Phosphoinositide lipids have bidirectional and spatially distinct roles in filopodial dynamics

Neural circuits are assembled by filopodia, dynamic actin-rich protrusions that connect environment sensing with structural changes. Using rapid timelapse imaging and acute pharmacological perturbation in Xenopus laevis retinal ganglion cells, we reveal that phosphoinositide lipid conversions impose spatially distinct control over filopodial dynamics. The class I phosphoinositide 3-kinase (PI3K) inhibitor alpelisib and Oculocerebrorenal syndrome of Lowe protein/Inositol polyphosphate 5-phosphatase inhibitor YU142670 markedly reduced filopodial tip motility. Class II PI3K inhibitor PITCOIN4 and YU142670 curtailed base dynamics, indicating location-specific lipid requirements. Despite no detectable change in PI(4,5)P ₂ , both alpelisib and YU142670 depleted PI(3,4)P ₂ at filopodial tips. Their co-application was non-additive, with partial alleviation of YU142670-induced stalling by alpelisib, consistent with networked control of lipid conversion and actin remodelling.
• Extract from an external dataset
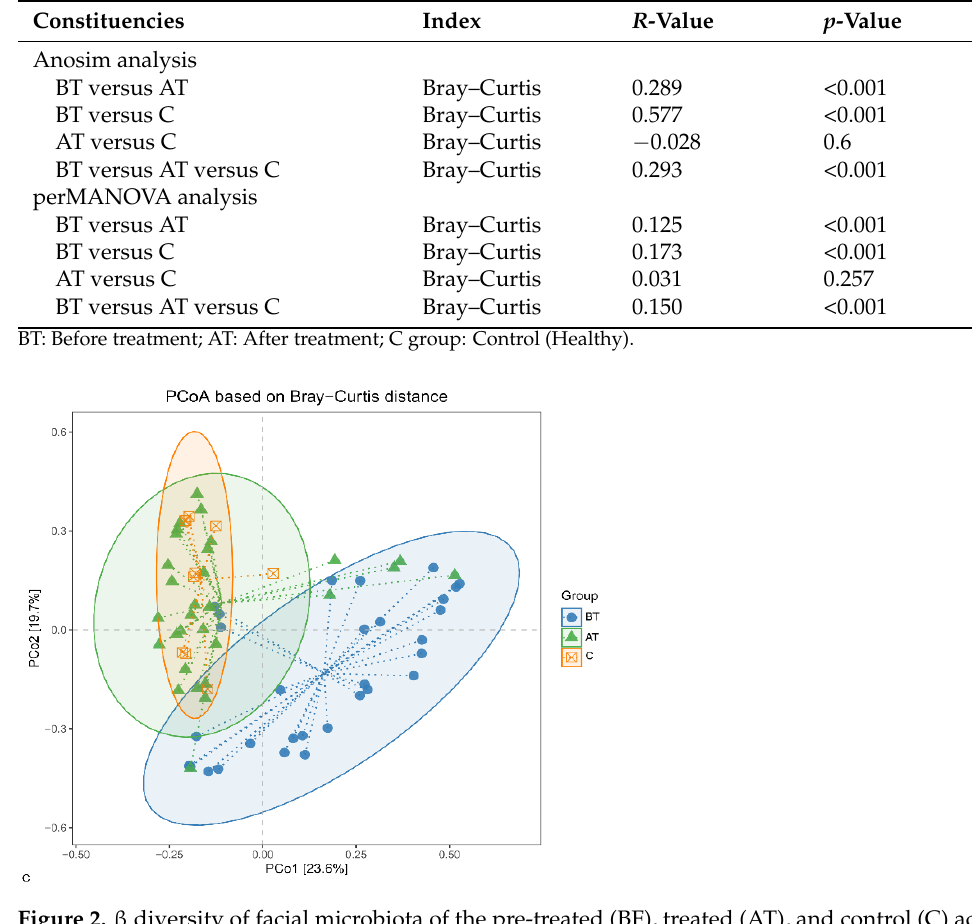
Figure 2. β diversity of facial microbiota of the pre-treated (BF), treated (AT), and control (C) acne groups. Principal Coordinates Analysis (PCoA) based on the Bray–Curtis distance matrix showed a marked separation between the microbial communities of BT and AT group, between BT and C group, in the case of AT and C group degree of separation is comparatively less.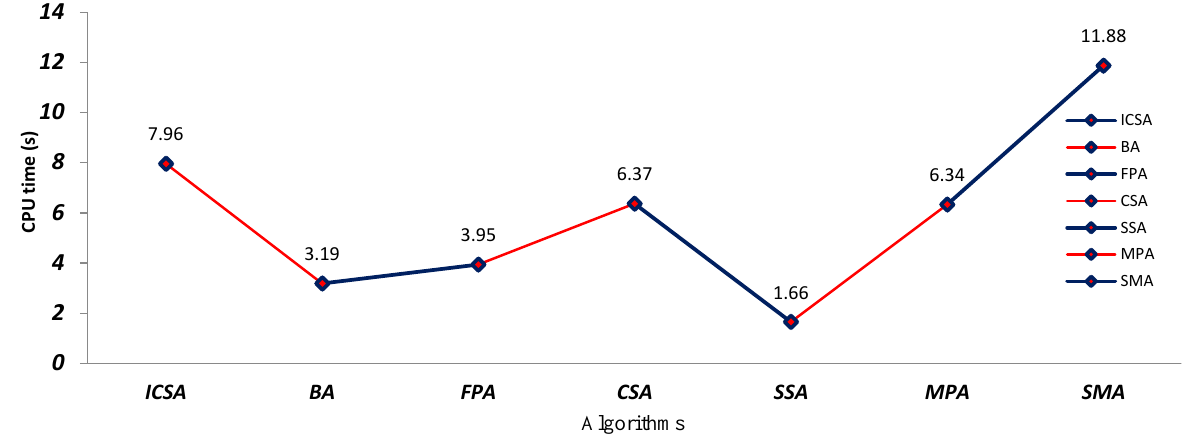
Figure 25. Comparison among algorithms in terms of CPU time.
Live imaging with a TAPP1-3xcPH probe combined with quantitative cross-correlation and Granger causality analysis showed that PI(3,4)P ₂ at filopodial tips both generates tip extension and responds to forward filopodial movement. Disrupting actin polymerisation rapidly erased tip PI(3,4)P ₂ prior to filopodial stalling. These findings define a vulnerable node with implications for neurodevelopmental miswiring.